_Given data_
---------------

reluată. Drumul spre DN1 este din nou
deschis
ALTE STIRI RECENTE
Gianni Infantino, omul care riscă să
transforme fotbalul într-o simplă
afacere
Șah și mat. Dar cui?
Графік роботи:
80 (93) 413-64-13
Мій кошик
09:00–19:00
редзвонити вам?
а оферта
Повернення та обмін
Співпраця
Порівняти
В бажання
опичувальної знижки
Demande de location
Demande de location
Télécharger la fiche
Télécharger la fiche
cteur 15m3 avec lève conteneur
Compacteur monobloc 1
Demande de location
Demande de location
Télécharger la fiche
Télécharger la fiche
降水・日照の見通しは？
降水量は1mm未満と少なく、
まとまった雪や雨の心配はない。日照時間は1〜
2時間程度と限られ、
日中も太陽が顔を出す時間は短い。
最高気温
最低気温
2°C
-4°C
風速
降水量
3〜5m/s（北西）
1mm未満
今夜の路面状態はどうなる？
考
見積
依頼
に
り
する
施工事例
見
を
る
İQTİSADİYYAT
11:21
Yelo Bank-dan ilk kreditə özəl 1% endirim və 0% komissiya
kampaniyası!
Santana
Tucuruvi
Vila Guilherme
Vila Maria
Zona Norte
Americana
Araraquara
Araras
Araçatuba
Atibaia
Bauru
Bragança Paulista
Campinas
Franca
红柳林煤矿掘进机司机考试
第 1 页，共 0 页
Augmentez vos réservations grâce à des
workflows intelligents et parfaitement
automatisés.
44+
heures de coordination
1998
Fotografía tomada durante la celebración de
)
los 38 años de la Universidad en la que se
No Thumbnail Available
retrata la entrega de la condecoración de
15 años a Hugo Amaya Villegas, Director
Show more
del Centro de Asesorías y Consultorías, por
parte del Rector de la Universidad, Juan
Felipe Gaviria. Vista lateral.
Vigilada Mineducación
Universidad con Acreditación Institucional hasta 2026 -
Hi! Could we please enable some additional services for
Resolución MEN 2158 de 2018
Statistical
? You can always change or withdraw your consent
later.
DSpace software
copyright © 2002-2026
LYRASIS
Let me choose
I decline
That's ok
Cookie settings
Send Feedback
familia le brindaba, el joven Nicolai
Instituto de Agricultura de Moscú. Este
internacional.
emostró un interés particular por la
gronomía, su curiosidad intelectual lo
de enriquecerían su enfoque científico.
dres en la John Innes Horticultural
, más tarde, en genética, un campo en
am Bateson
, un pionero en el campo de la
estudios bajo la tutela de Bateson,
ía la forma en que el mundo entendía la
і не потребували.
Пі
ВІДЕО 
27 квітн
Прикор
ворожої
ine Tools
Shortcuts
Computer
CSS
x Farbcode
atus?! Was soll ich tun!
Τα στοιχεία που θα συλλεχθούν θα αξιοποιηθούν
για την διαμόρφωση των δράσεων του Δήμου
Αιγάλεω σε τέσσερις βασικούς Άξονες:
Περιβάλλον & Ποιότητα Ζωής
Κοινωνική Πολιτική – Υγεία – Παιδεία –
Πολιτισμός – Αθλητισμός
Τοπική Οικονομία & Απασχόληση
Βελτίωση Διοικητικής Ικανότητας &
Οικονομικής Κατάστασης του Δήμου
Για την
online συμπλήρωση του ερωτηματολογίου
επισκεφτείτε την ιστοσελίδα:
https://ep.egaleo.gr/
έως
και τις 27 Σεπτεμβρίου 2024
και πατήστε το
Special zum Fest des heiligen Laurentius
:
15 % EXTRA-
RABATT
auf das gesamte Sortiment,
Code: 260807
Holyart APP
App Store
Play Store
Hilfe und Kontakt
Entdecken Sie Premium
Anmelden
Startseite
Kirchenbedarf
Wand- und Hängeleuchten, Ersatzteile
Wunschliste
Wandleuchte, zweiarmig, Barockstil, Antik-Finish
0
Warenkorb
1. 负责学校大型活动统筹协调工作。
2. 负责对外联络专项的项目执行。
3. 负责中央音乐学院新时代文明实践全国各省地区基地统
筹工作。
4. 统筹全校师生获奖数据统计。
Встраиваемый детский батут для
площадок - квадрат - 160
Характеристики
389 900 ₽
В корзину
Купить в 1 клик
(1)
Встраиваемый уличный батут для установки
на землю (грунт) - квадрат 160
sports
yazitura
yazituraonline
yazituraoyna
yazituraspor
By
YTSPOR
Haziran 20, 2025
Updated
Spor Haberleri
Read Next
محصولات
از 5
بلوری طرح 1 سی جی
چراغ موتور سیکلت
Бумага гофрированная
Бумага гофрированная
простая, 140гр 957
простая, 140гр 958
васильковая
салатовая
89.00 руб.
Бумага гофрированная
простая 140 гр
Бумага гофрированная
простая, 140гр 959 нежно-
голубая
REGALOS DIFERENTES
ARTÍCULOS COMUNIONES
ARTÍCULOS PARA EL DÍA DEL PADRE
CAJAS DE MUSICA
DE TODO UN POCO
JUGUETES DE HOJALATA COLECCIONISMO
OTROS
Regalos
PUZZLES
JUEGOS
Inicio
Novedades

---------------

Every line of the data above belongs in the answer, unchanged.

reluată. Drumul spre DN1 este din nou
deschis
ALTE STIRI RECENTE
Gianni Infantino, omul care riscă să
transforme fotbalul într-o simplă
afacere
Șah și mat. Dar cui?
Графік роботи:
80 (93) 413-64-13
Мій кошик
09:00–19:00
редзвонити вам?
а оферта
Повернення та обмін
Співпраця
Порівняти
В бажання
опичувальної знижки
Demande de location
Demande de location
Télécharger la fiche
Télécharger la fiche
cteur 15m3 avec lève conteneur
Compacteur monobloc 1
Demande de location
Demande de location
Télécharger la fiche
Télécharger la fiche
降水・日照の見通しは？
降水量は1mm未満と少なく、
まとまった雪や雨の心配はない。日照時間は1〜
2時間程度と限られ、
日中も太陽が顔を出す時間は短い。
最高気温
最低気温
2°C
-4°C
風速
降水量
3〜5m/s（北西）
1mm未満
今夜の路面状態はどうなる？
考
見積
依頼
に
り
する
施工事例
見
を
る
İQTİSADİYYAT
11:21
Yelo Bank-dan ilk kreditə özəl 1% endirim və 0% komissiya
kampaniyası!
Santana
Tucuruvi
Vila Guilherme
Vila Maria
Zona Norte
Americana
Araraquara
Araras
Araçatuba
Atibaia
Bauru
Bragança Paulista
Campinas
Franca
红柳林煤矿掘进机司机考试
第 1 页，共 0 页
Augmentez vos réservations grâce à des
workflows intelligents et parfaitement
automatisés.
44+
heures de coordination
1998
Fotografía tomada durante la celebración de
)
los 38 años de la Universidad en la que se
No Thumbnail Available
retrata la entrega de la condecoración de
15 años a Hugo Amaya Villegas, Director
Show more
del Centro de Asesorías y Consultorías, por
parte del Rector de la Universidad, Juan
Felipe Gaviria. Vista lateral.
Vigilada Mineducación
Universidad con Acreditación Institucional hasta 2026 -
Hi! Could we please enable some additional services for
Resolución MEN 2158 de 2018
Statistical
? You can always change or withdraw your consent
later.
DSpace software
copyright © 2002-2026
LYRASIS
Let me choose
I decline
That's ok
Cookie settings
Send Feedback
familia le brindaba, el joven Nicolai
Instituto de Agricultura de Moscú. Este
internacional.
emostró un interés particular por la
gronomía, su curiosidad intelectual lo
de enriquecerían su enfoque científico.
dres en la John Innes Horticultural
, más tarde, en genética, un campo en
am Bateson
, un pionero en el campo de la
estudios bajo la tutela de Bateson,
ía la forma en que el mundo entendía la
і не потребували.
Пі
ВІДЕО 
27 квітн
Прикор
ворожої
ine Tools
Shortcuts
Computer
CSS
x Farbcode
atus?! Was soll ich tun!
Τα στοιχεία που θα συλλεχθούν θα αξιοποιηθούν
για την διαμόρφωση των δράσεων του Δήμου
Αιγάλεω σε τέσσερις βασικούς Άξονες:
Περιβάλλον & Ποιότητα Ζωής
Κοινωνική Πολιτική – Υγεία – Παιδεία –
Πολιτισμός – Αθλητισμός
Τοπική Οικονομία & Απασχόληση
Βελτίωση Διοικητικής Ικανότητας &
Οικονομικής Κατάστασης του Δήμου
Για την
online συμπλήρωση του ερωτηματολογίου
επισκεφτείτε την ιστοσελίδα:
https://ep.egaleo.gr/
έως
και τις 27 Σεπτεμβρίου 2024
και πατήστε το
Special zum Fest des heiligen Laurentius
:
15 % EXTRA-
RABATT
auf das gesamte Sortiment,
Code: 260807
Holyart APP
App Store
Play Store
Hilfe und Kontakt
Entdecken Sie Premium
Anmelden
Startseite
Kirchenbedarf
Wand- und Hängeleuchten, Ersatzteile
Wunschliste
Wandleuchte, zweiarmig, Barockstil, Antik-Finish
0
Warenkorb
1. 负责学校大型活动统筹协调工作。
2. 负责对外联络专项的项目执行。
3. 负责中央音乐学院新时代文明实践全国各省地区基地统
筹工作。
4. 统筹全校师生获奖数据统计。
Встраиваемый детский батут для
площадок - квадрат - 160
Характеристики
389 900 ₽
В корзину
Купить в 1 клик
(1)
Встраиваемый уличный батут для установки
на землю (грунт) - квадрат 160
sports
yazitura
yazituraonline
yazituraoyna
yazituraspor
By
YTSPOR
Haziran 20, 2025
Updated
Spor Haberleri
Read Next
محصولات
از 5
بلوری طرح 1 سی جی
چراغ موتور سیکلت
Бумага гофрированная
Бумага гофрированная
простая, 140гр 957
простая, 140гр 958
васильковая
салатовая
89.00 руб.
Бумага гофрированная
простая 140 гр
Бумага гофрированная
простая, 140гр 959 нежно-
голубая
REGALOS DIFERENTES
ARTÍCULOS COMUNIONES
ARTÍCULOS PARA EL DÍA DEL PADRE
CAJAS DE MUSICA
DE TODO UN POCO
JUGUETES DE HOJALATA COLECCIONISMO
OTROS
Regalos
PUZZLES
JUEGOS
Inicio
Novedades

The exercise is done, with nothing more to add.